Study design: Retrospective radiographic outcomes analysis.
Objective: We had 3 hypotheses: 1) a longer fusion; 2) a more proximal instrumented vertebra, and 3) circumferential fusion versus posterior-only fusion would increase the likelihood of adjacent segment disease (ASD).
Summary of background data: The literature analyzing risk factors, prevalence, and presentation of patients with ASD is varied and without clear consensus.
Methods: A total of 188 patients with minimum 5-year follow-up who had lumbar/thoracolumbar fusion with pedicle screw instrumentation for degenerative disorders were included. Radiographic ASD was defined by: 1) development of spondylolisthesis >4 mm, 2) segmental kyphosis >10 degrees , 3) complete collapse of disc space, or 4) more than 2 grades worsening of Weiner classification. Clinical ASD was defined as 1) symptomatic spinal stenosis, 2) intractable back pain, or 3) subsequent sagittal or coronal imbalance.

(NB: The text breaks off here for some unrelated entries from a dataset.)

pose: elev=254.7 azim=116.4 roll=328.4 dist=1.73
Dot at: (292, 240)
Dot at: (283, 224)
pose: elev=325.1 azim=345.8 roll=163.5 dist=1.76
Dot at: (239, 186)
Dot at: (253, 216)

Results: Radiographic ASD occurred in 42.6% (80 of 188) of patients. Patients with radiographic ASD had worse Oswestry scores (20.3 vs. 12.5; P = 0.001) at ultimate follow-up than those without ASD. Clinical ASD developed in 30.3% (57 of 188) of patients. Clinical ASD manifested as spinal stenosis (n = 47), instability-type back pain (n = 5), and sagittal or coronal imbalance (n = 5). Age at surgery over 50 years and length of fusion were significant risk factors for the development of ASD in the lumbar spine. Fusion to L1-L3 proximally increased the risk of ASD when compared with L4 and L5. Circumferential fusion versus posterior fusion was not a significant factor in the development of ASD.

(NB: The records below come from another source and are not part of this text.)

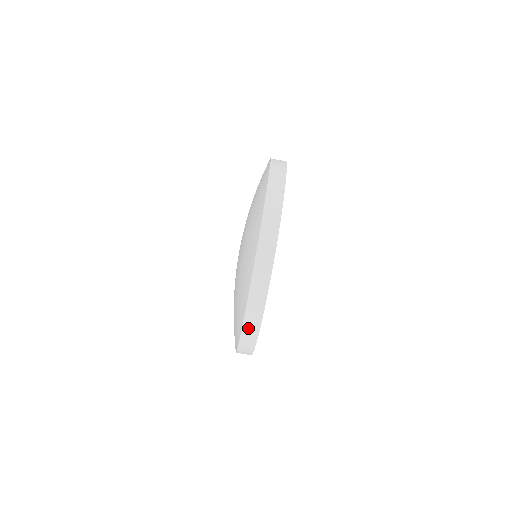
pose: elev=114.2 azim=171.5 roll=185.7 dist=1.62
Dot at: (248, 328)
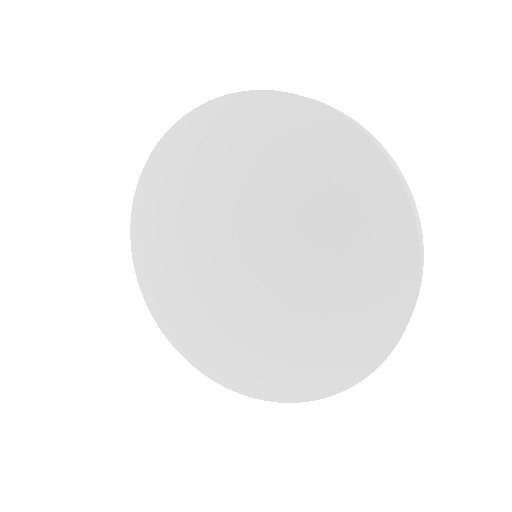
Dot at: occluded
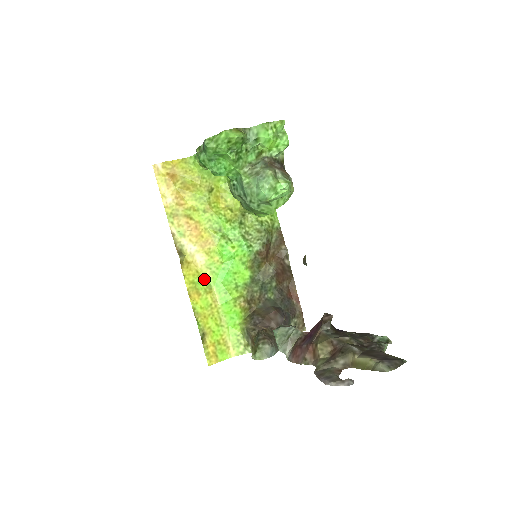
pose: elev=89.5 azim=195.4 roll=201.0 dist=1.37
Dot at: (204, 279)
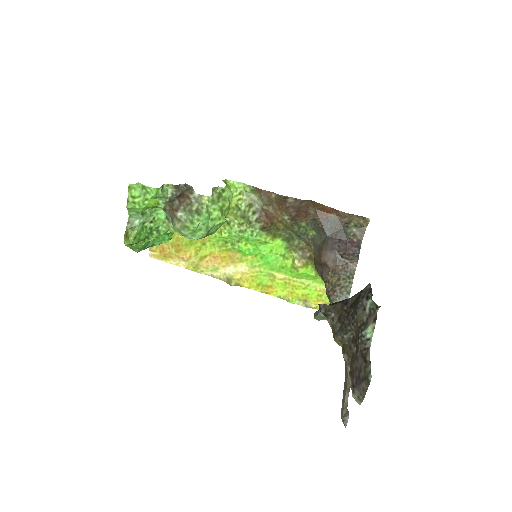
Dot at: (261, 275)
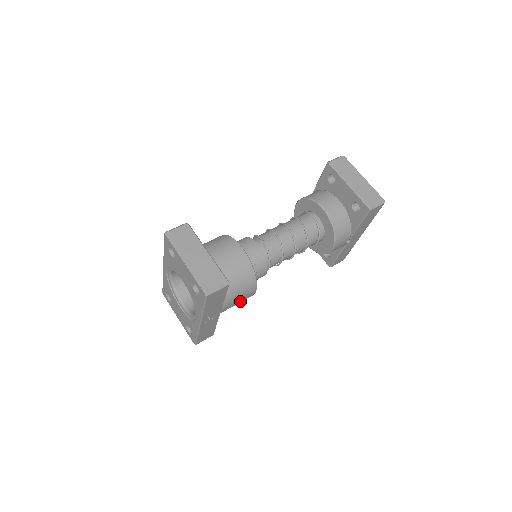
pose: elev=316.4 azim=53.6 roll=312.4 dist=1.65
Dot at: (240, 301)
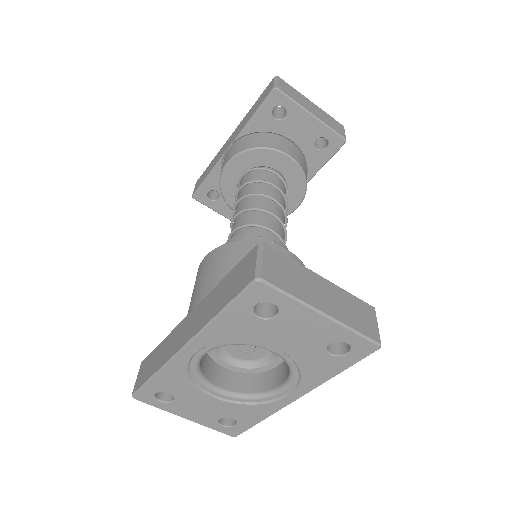
Dot at: occluded
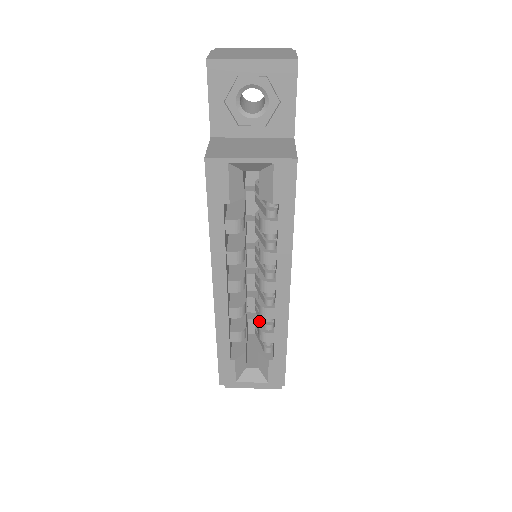
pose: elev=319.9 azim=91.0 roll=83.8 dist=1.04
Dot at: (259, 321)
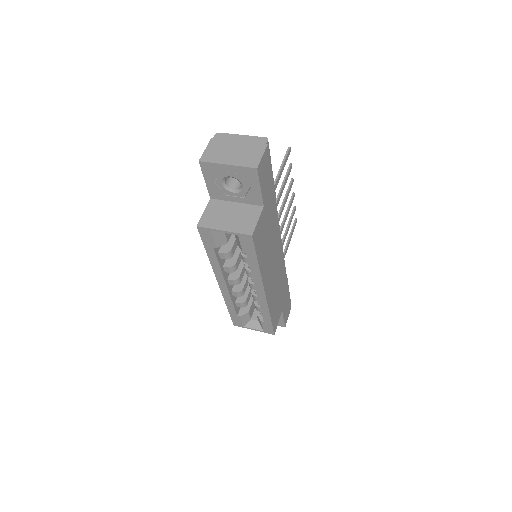
Dot at: occluded
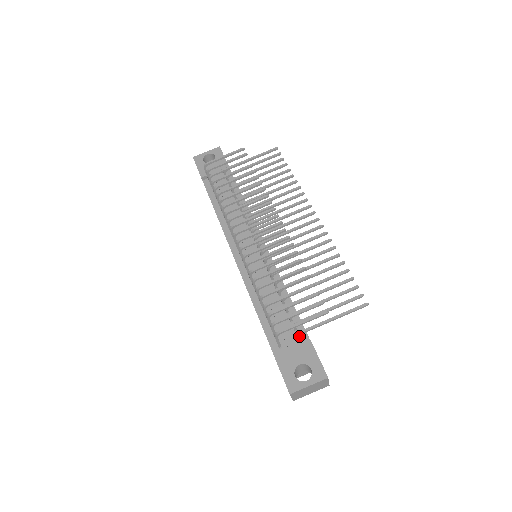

Conclusion: Patients over the age of 50 were at higher risk of developing clinical ASD than those 50 years old or younger. Length of fusion was a significant risk factor in the development of ASD in the lumbar spine. Fusion up to L1-L3 increased the risk of ASD when compared with L4 and L5. Circumferential fusion, as opposed to posterolateral fusion, was not a statistically significant risk factor for the development of ASD.